Friday, March 22, 2013

Tea making

By the time I muster the courage to sit and write, having gone through the usual rituals of tea making,  finding a lighter to light my scented candle, placing my writing box that my husband so lovingly gave me for inspiration (with 2 heath bars placed inside in case I feel the need)  and turning on my electric foot warmer, the flow moves to frustration as I am faced with the daunting task of navigating to my blog page.  I reluctantly approach my computer hoping that maybe, just maybe this one time, my blog will magically appear, open and be ready for poetic verse!  I do possess some mental pen and paper warriors ready and willing to slay any step in joining the troopers of the  modern age. My husband, my children and my friends emphatically (and nauseatingly so) defined for me the tenets of the modern age writer:  blogging.  Oh, for the days of Emily Dickinson when your stories, thoughts, loves and fears were written on scraps of paper and bound together with a coveted piece of purple hair ribbon.  Was it not Emerson who once stated that the most difficult part of writing is placing the bottom on the chair to begin?  I think it is keeping it on the chair.

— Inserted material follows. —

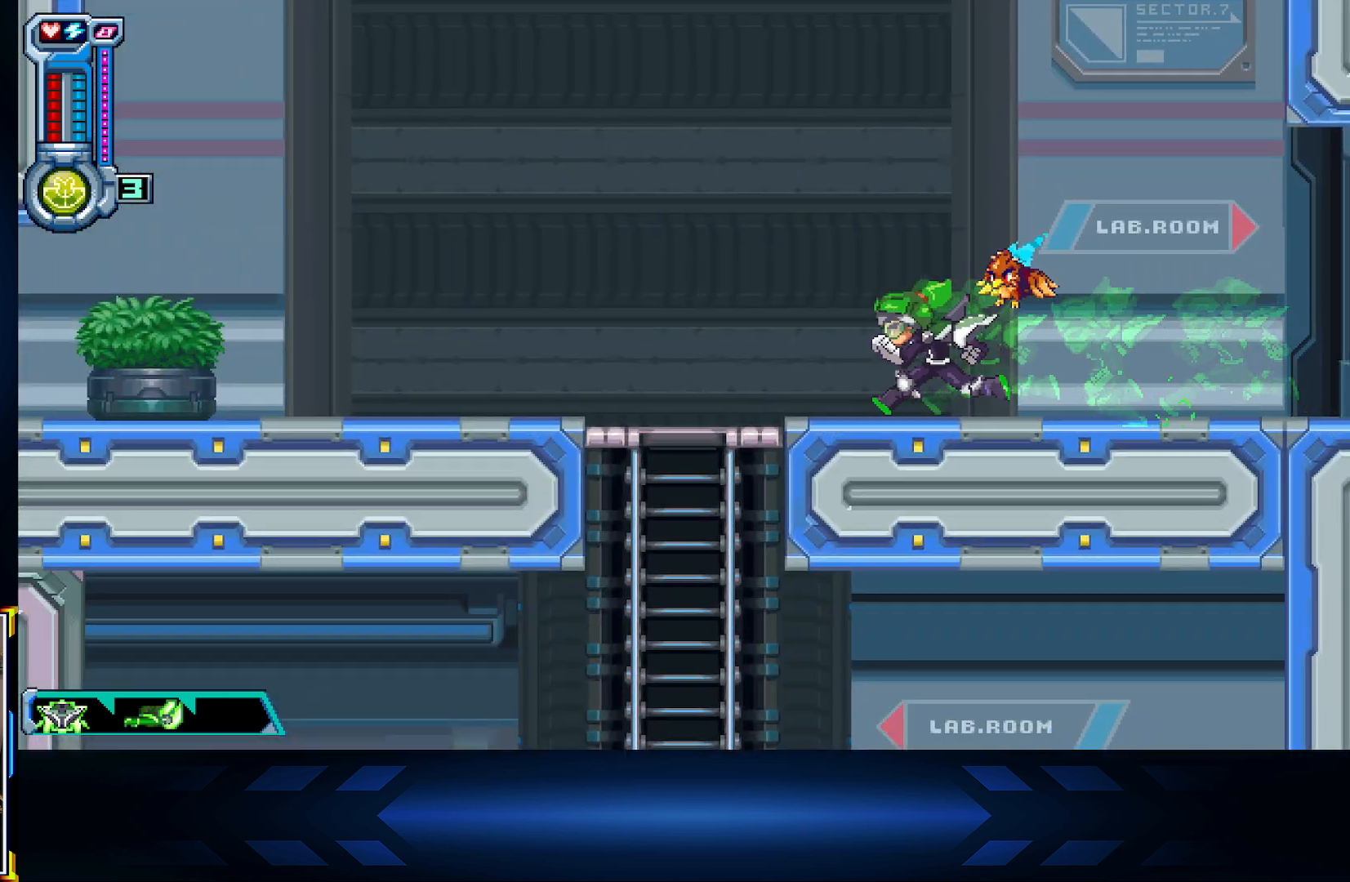
{"buttons": ["Y", "DPAD_LEFT"], "left_stick": "center", "right_stick": "center", "events": [[233, "Y", "down"]]}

I am reading a book.  It is entitled You are a Writer, (So start acting as one), by Jeff Goins.  Yes, another excuse to not write just yet.  Actually, the book speaks to me on many levels.  The important mantra I hear echoing  in the first few chapters is "tell your story" not for others and the expectations they may hold, but for yourself.

As I have alluded to before, I have so many stories, so many ideas, so many things to share "out loud" that I can not focus.  I figured if I just start, pen to paper..no, I mean fingers to keys, maybe the stories will swim from my brain through my fingers to the great out there.  Once these words are spoke out loud, they become available for others.  It doesn't matter if others like it, I have stories to tell.